How To Train Your Vets


The time is coming when the brand new vets are graduating; emerging from the protective (but probably quite beer stained) chrysalis of university and into the real world of work.

They will be keen, they will be energetic and, most important of all, they will be malleable.  Their heads are full of the latest research and cutting edge treatments but can they answer the phone?  Will they tidy up after themselves?  Do they know how to make a decent cup of tea?

This is the stage when their real veterinary education begins and it is up to you to give it, ensuring they are moulded into biddable, obedient members of the practice team.

Also, it is never too late!  They are tougher nuts to crack but even hagged, older, cynical veterinaries can be turned into model colleagues with enough force effort.

Reporting results

Vets love to run tests on their patients. What they enjoy less is reporting the results.  However, it won’t be them taking the irate phone calls about Fluffy’s bloods, so now is the time to train them to not only take, but also to tell.

You probably already have some sort of system; maybe a filing tray for each vet, a book they are supposed to check, or even a column on the computer diary that they stare at all day.  Often though, these mean nothing and you will still be met with complete denial of any knowledge that the results are back or possibly that they know but are ‘too busy’ or ‘about to leave’.

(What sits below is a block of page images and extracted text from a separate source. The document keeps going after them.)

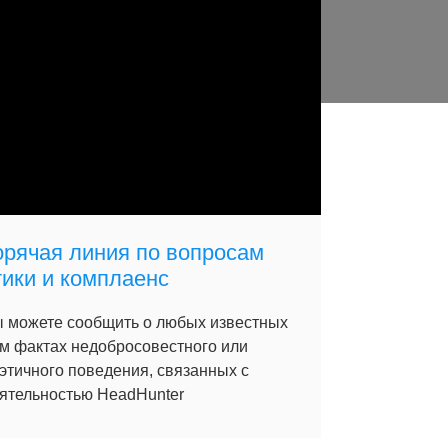
орячая линия по вопросам
тики и комплаенс
 можете сообщить о любых известных
м фактах недобросовестного или
этичного поведения, связанных с
ятельностью HeadHunter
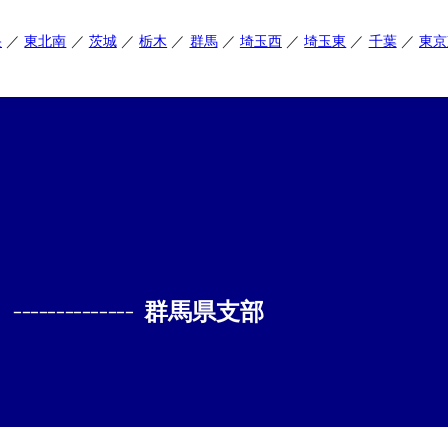
央
東北南
茨城
栃木
群馬
埼玉西
埼玉東
千葉
東京
--------------
群馬県支部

Don’t give in to excuses!  If they don’t learn now they never will!  Tactics can include post-it notes on the computer screen, or even on their forehead, withdrawal of nursing assistance (a bartering system can be helpful; one reported result in exchange for a ‘nurse look’ for a piece of equipment).  Hiding their car keys or locking the practice door and refusing to let them leave are also effective, as I can personally vouch.

Making the tea

Any reasonably switched on vet should realise that making the occasional round of teas will garner an enormous amount of team goodwill.  Indeed a new keen bean may be more than happy to refuel the troops.  However, this doesn’t mean they will actually be any good at it.  A decent brew is an art and learning the vagaries of the practice employees preferences is vital.

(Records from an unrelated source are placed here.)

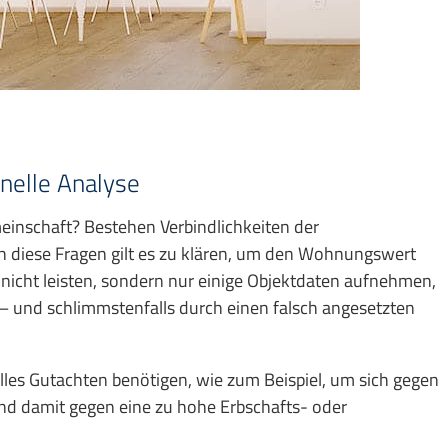
onelle Analyse
meinschaft? Bestehen Verbindlichkeiten der
 diese Fragen gilt es zu klären, um den Wohnungswert
 nicht leisten, sondern nur einige Objektdaten aufnehmen,
 – und schlimmstenfalls durch einen falsch angesetzten
ielles Gutachten benötigen, wie zum Beispiel, um sich gegen
nd damit gegen eine zu hohe Erbschafts- oder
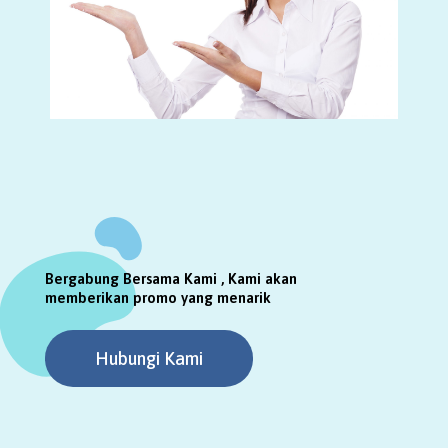
Bergabung Bersama Kami , Kami akan
memberikan promo yang menarik
Hubungi Kami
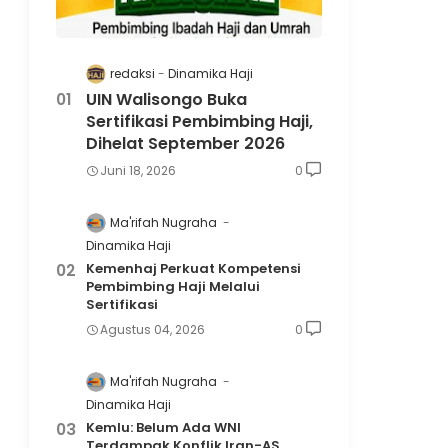
redaksi
Dinamika Haji
UIN Walisongo Buka
Sertifikasi Pembimbing Haji,
Dihelat September 2026
Juni 18, 2026
0
Ma'rifah Nugraha
Dinamika Haji
Kemenhaj Perkuat Kompetensi
Pembimbing Haji Melalui
Sertifikasi
Agustus 04, 2026
0
Ma'rifah Nugraha
Dinamika Haji
Kemlu: Belum Ada WNI
Terdampak Konflik Iran-AS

So, don’t hold back with (constructive) critisism.  I once caught an RVN upending a whole cup into the sink because it wasn’t strong enough for her!  Crushing, but I never got it wrong again!

tea politics

Mug politics can be terrifying!

 

***My top tip; if you are in any doubt, always serve the tea in generic drug company mug.  Mug politics are a terrifying thing and serving one persons drink in another’s beloved souvenir mug could easily be the end of a friendship forever.***

Using the last one on the shelf but not telling anyone

This is a trait some poorly trained vets never grow out of but it MUST be nipped in the bud.  Usually the pilfering is picked up when the shelves are checked for the order but more obscure drugs or the stuff in the safe or the fridge can easily be missed, and you know who will be the first to complain if you’ve run out!

This can be a difficult habit to break but, again from painful personal experience, I can vouch for the ‘public humiliation’ technique.  Wait until a tea break and then loudly and firmly tackle the miscreant.  Refuse to share the biscuits with them as well, that will really hammer the message home.

Tidying up after themselves

Sometimes it can seem like vets have been trained to simply make a mess and then walk away.  The amount of detritus some leave in their wake, and their consulting room, can be astonishing, not to mention their over-flowing in-trays of ‘vital’ notes and magazines .

I have been on the receiving end of two particularly effective strategies for this;

The first is a simple ‘scorched earth’ policy; everything that has been gathering dust on the coffee table/consulting room corner/pigeon hole is dumped.  Some vets have a touching attachment to years old unopened journals and it is up to you to break their dependency.

The second is the ‘well, you look after it then’ technique, where you gather up all their dregs and dump them in their handbag.

Mopping and hoovering

A twice or even thrice daily task in every veterinary practice but how often do you see a vet doing it?  Only the most browbeaten highly trained usually.

You can try appealing to their better nature, offering bribes (“we’ll tell you where the chocolate is hidden!”), or even out-and-out force but, often, even with the most determine efforts, this can be a loosing battle.  Besides, vets are rubbish at cleaning anything anyway, you’d only have to do it again! 😉 😉

The first year in practice is incredibly stressful for our fresh-out-of-the-box vets and they will need the support and love of the whole clinic to get them through it.  However, this doesn’t mean they should be cut any slack on their ‘team member’ skills.  A little tough love, some positive reinforcement and a reward based system, stuck to consistently  by the whole practice family will result in a well balanced, well behaved and properly socialised veterinarian for life!